***** Extrait fourni

La Moldavie : tiraillée entre son passé russe et son ambition européenne
Située au carrefour des empires ottomans, austro-hongrois et russes, la Moldavie a subi la domination de l’empire soviétique depuis la Seconde Guerre mondiale jusqu’à l’indépendance en 1991. Toujours considérée par Moscou comme son étranger proche, la Moldavie se tourne aujourd’hui vers l’Union Européenne (UE) en présentant sa candidature. Cependant, la Transnistrie, région pro-russe à l’est de la Moldavie, s’est autoproclamée indépendante en 1992 et soulève de nouveaux enjeux.
Le 21 novembre 2022 s’est ouverte la troisième réunion de la « Plateforme internationale de soutien à la Moldavie ». Ancienne République socialiste soviétique, la Moldavie est un pays d’Europe de l’Est pris en étau entre la Roumanie et l’Ukraine. Depuis l’invasion russe de cette dernière le 24 février 2022, Chisinau, la capitale moldave, fait face à de graves difficultés énergétiques. Ainsi, la ville reçoit de l’électricité en provenance d’Ukraine, et du fait de la destruction de ses infrastructures, rencontre des soucis d’approvisionnements. Elle doit également composer avec la réduction de moitié de son importation de gaz russe.
Dans ce contexte sécuritaire tendu, la présidente moldave a, comme l’Estonie, la Lettonie et la Lituanie avant elle, présenté la candidature d’adhésion de la Moldavie à l’Union européenne en juin 2022.
Afin de mieux comprendre comment la Moldavie en est venue à une telle décision, nous proposons de revenir sur l’histoire de sa construction nationale. Pour ce faire, nous commencerons par une présentation de son passé marqué par de nombreuses dominations. Nous mettrons particulièrement l’accent sur son passif avec la Russie. Nous poursuivrons avec un aperçu de ses premiers pas en tant qu’État indépendant. Cela sera l’occasion de décrire le « conflit gelé » [1] qui l’oppose à la région séparatiste de Transnistrie où sont stationnées plusieurs centaines de soldats russes depuis 30 ans. Enfin, nous conclurons notre propos en nous interrogeant sur les risques que court la Moldavie aujourd’hui.

**********

**Consignes de l'exercice**
D'après l'extrait sur la Moldavie, en quelle année la Transnistrie s'est-elle autoproclamée indépendante ?

***** Lignes

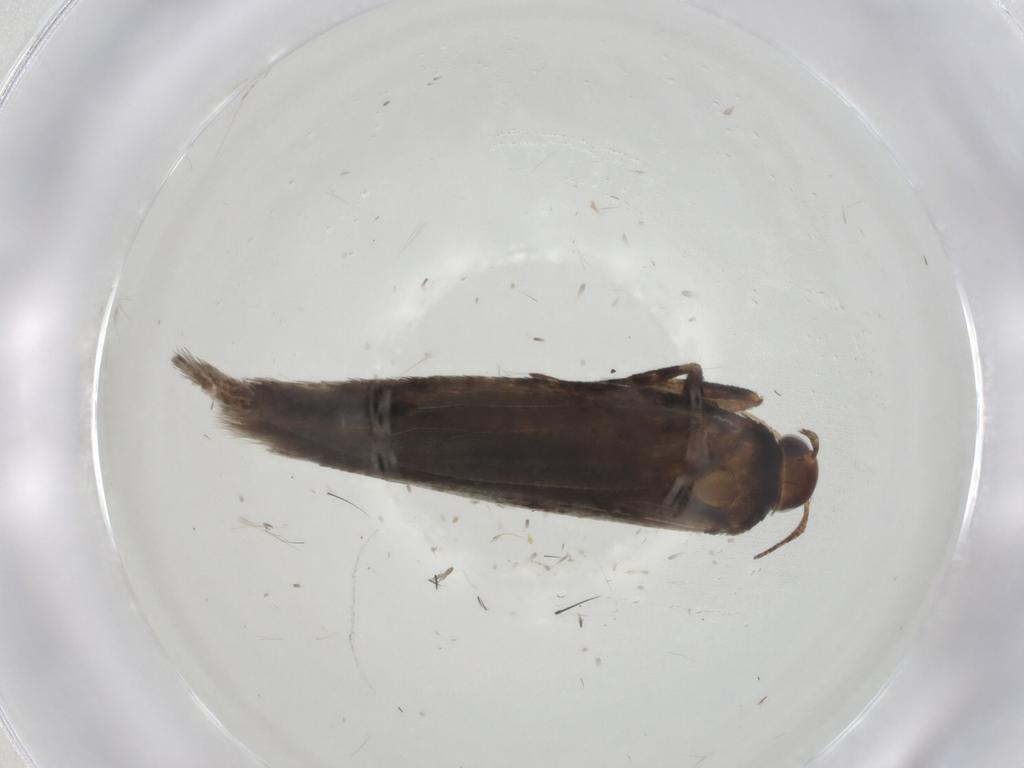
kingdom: Animalia
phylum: Arthropoda
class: Insecta
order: Lepidoptera
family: Gelechiidae
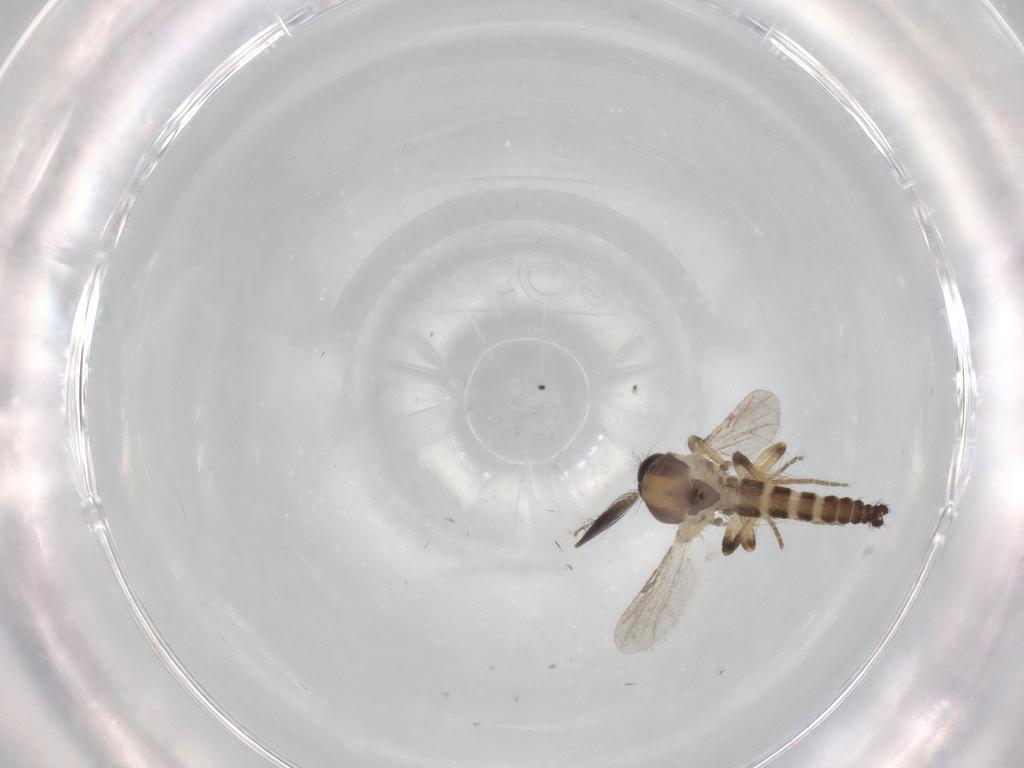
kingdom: Animalia
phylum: Arthropoda
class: Insecta
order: Diptera
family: Ceratopogonidae
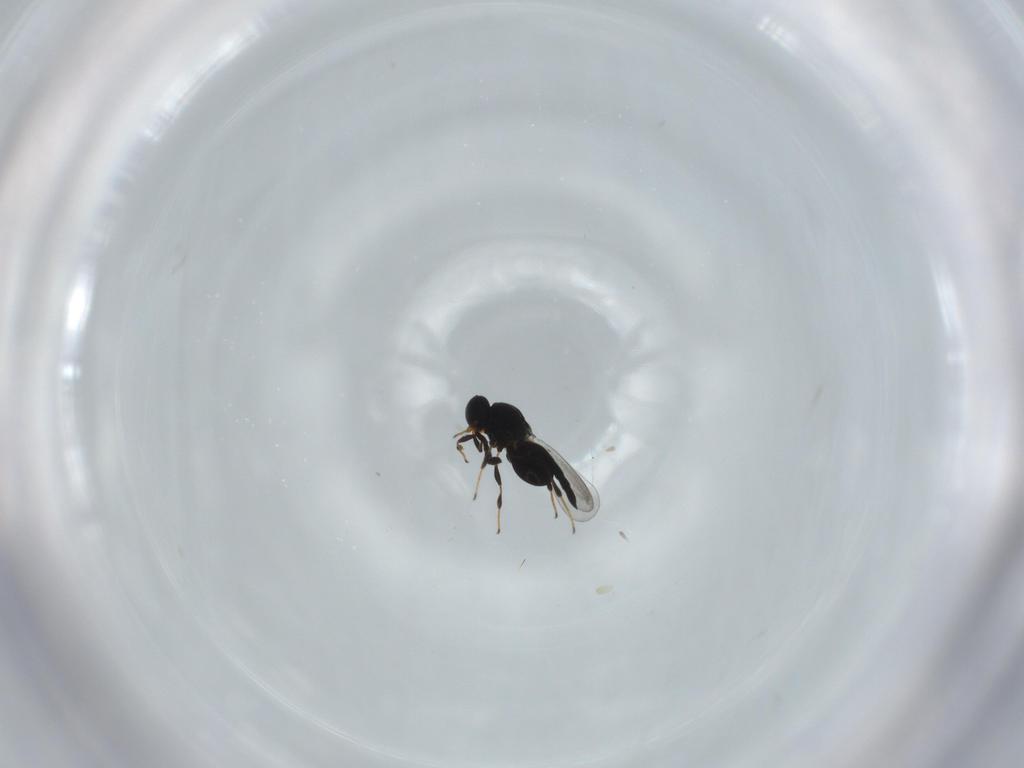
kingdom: Animalia
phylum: Arthropoda
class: Insecta
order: Hymenoptera
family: Platygastridae
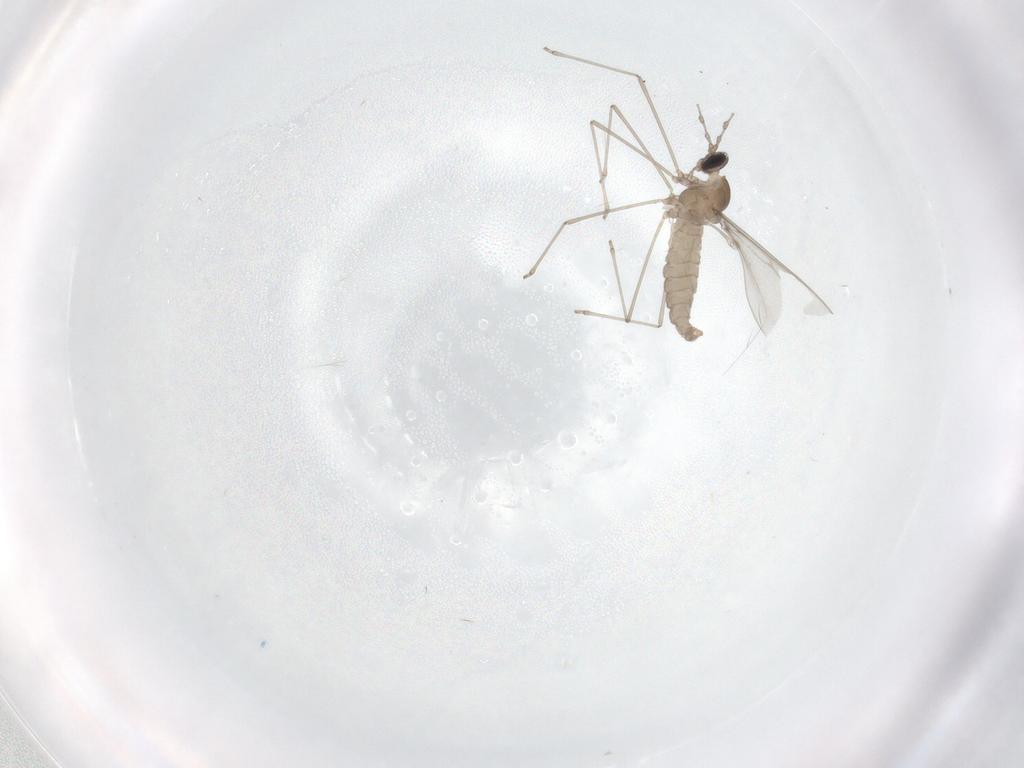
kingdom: Animalia
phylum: Arthropoda
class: Insecta
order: Diptera
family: Cecidomyiidae
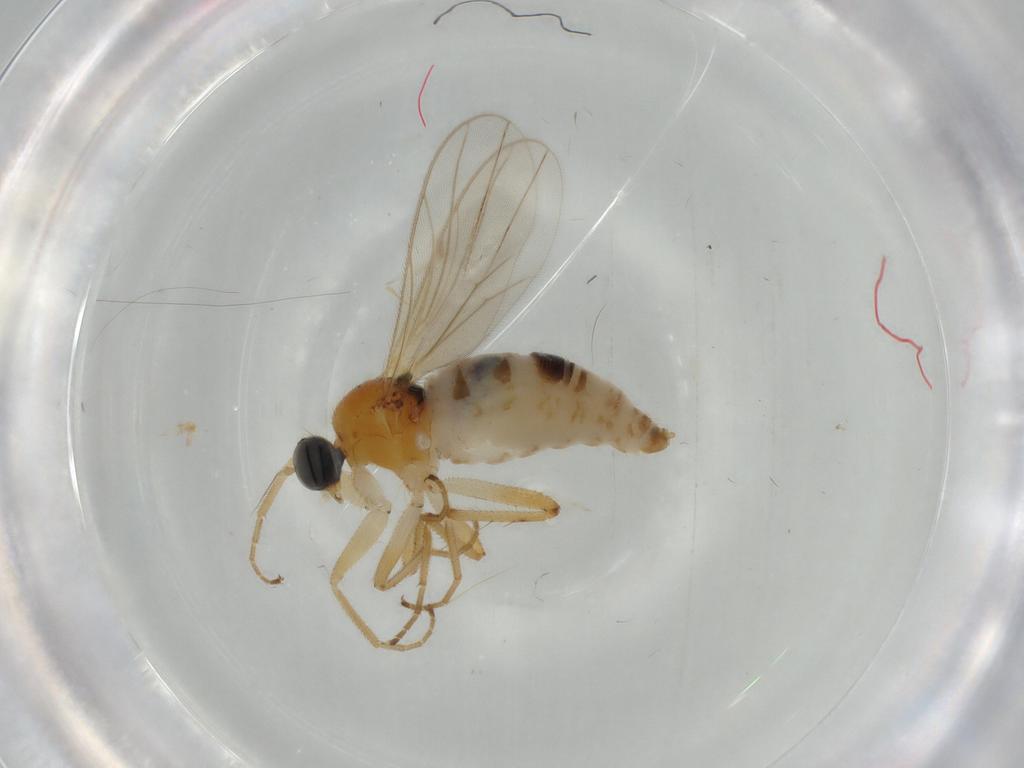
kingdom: Animalia
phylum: Arthropoda
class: Insecta
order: Diptera
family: Hybotidae
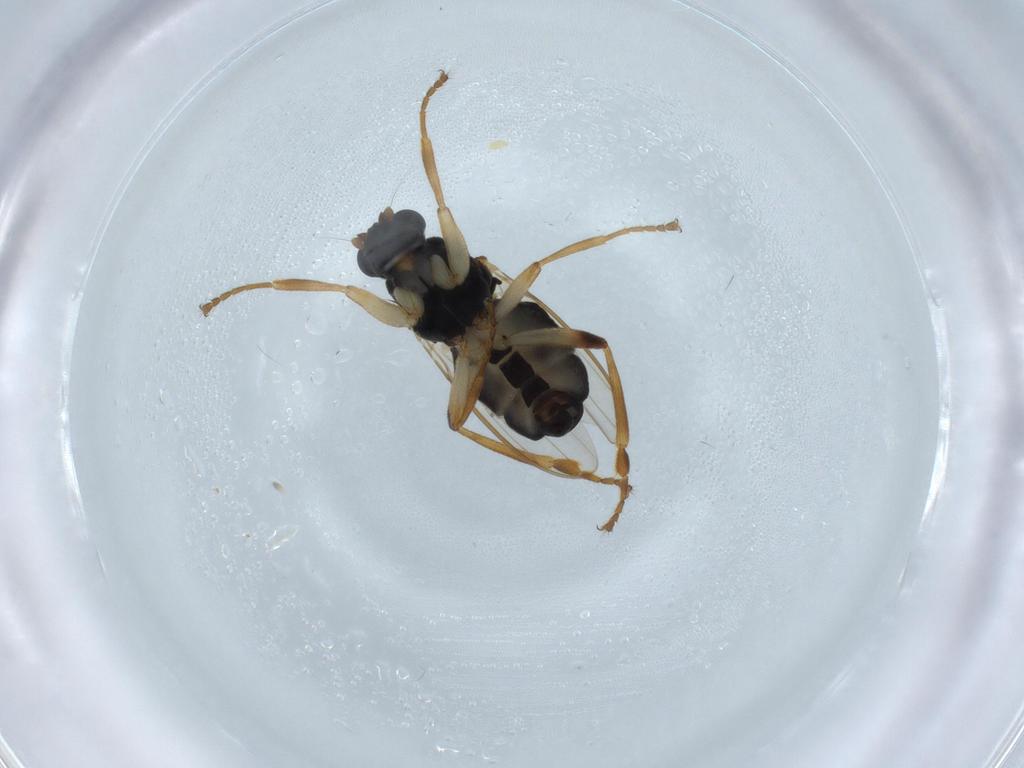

**********

**Réponse attendue**
En 1992.